_Task prompt_.
Answer these from the album page about On Fire below:
1. In which studio was the album recorded?
2. What single from the album was released in February 1990?
3. What position did the 2010 re-issue reach on the UK Independent Albums Chart?

Studio album by Galaxie 500
- Released: October 23, 1989
- Recorded: 1989
- Studio: Noise New York
- Genres: Slowcore; dream pop; psychedelia;
- Length: 40:13
- Label: Rough Trade
- Producer: Mark Kramer

Galaxie 500 chronology
| Today (1988) | On Fire (1989) | This Is Our Music (1990) |

Singles from On Fire
- "Blue Thunder" Released: February 1990;

= On Fire (Galaxie 500 album) =

On Fire is the second studio album by American indie rock band Galaxie 500, released in 1989 on Rough Trade Records.

In 2010, the album was re-issued and peaked at number 45 on the UK Independent Albums Chart and number 10 on the UK Independent Album Breakers Chart.

_Data for review_.

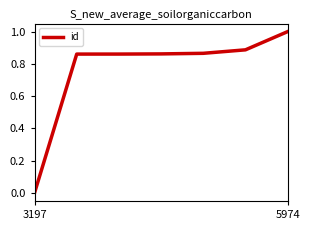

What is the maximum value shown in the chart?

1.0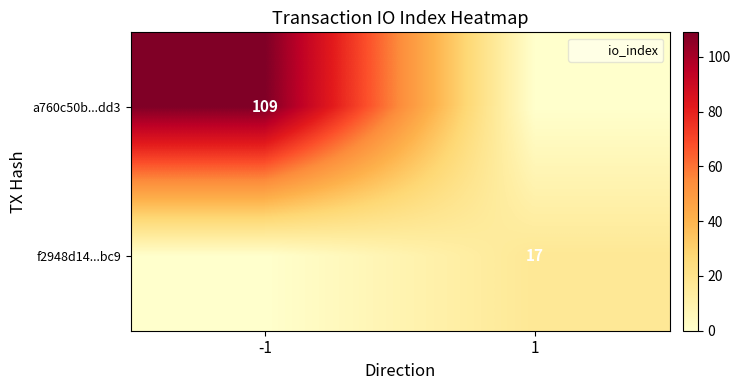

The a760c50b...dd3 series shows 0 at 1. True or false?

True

* * *

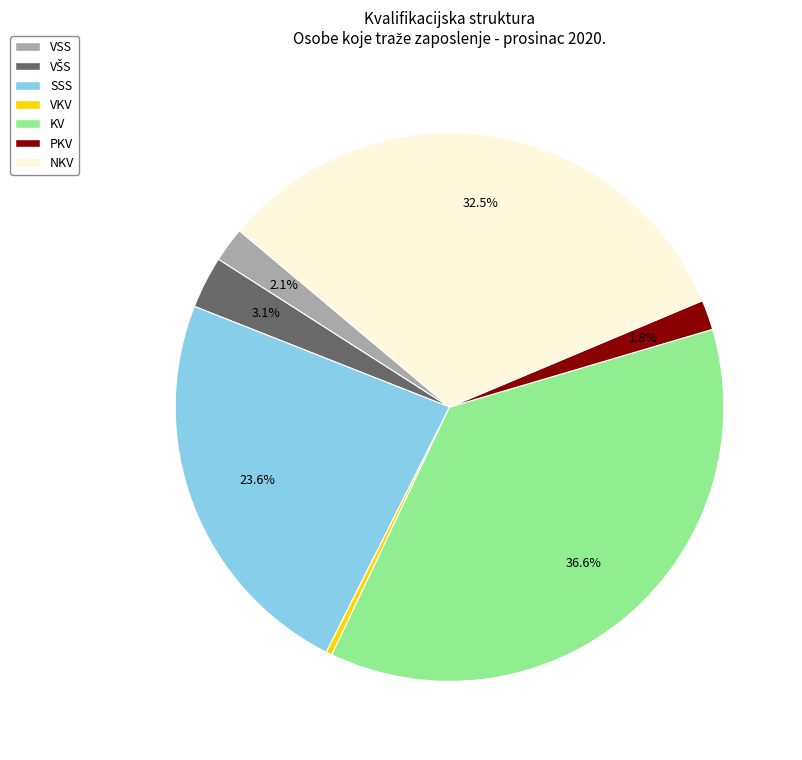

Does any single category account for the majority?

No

==

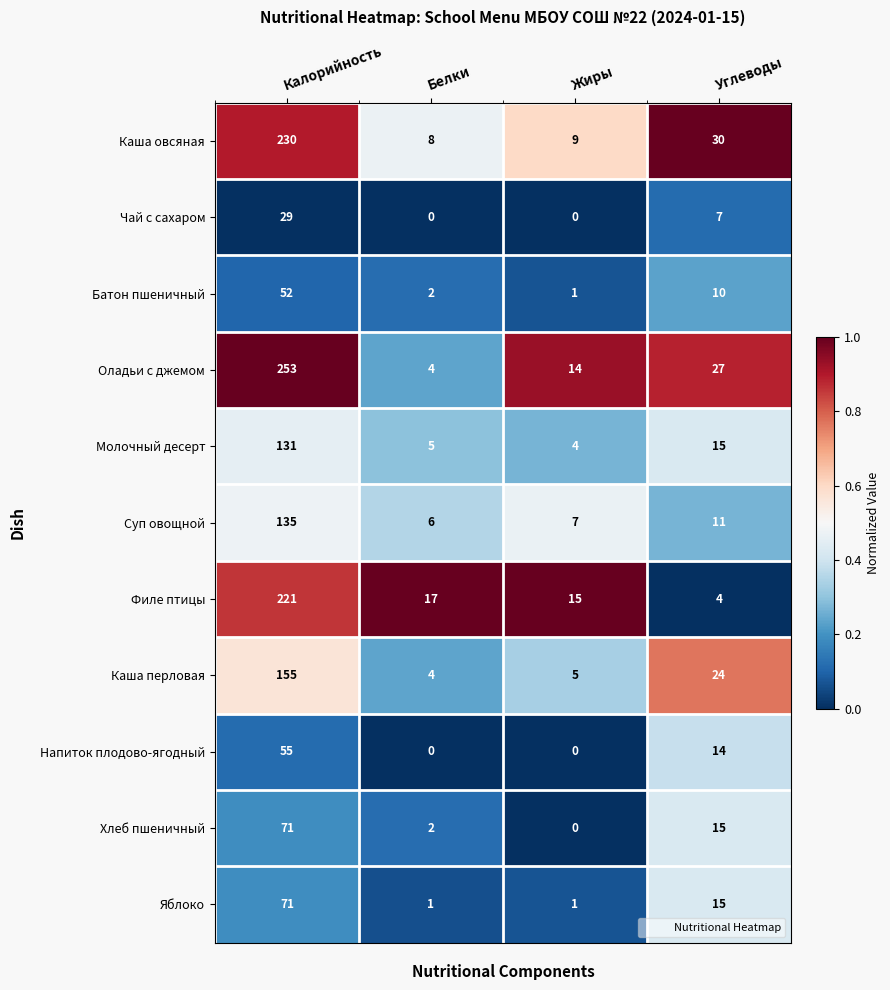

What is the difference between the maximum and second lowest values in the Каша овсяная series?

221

_Finished exercise_.
1. Noise New York
2. "Blue Thunder"
3. Number 45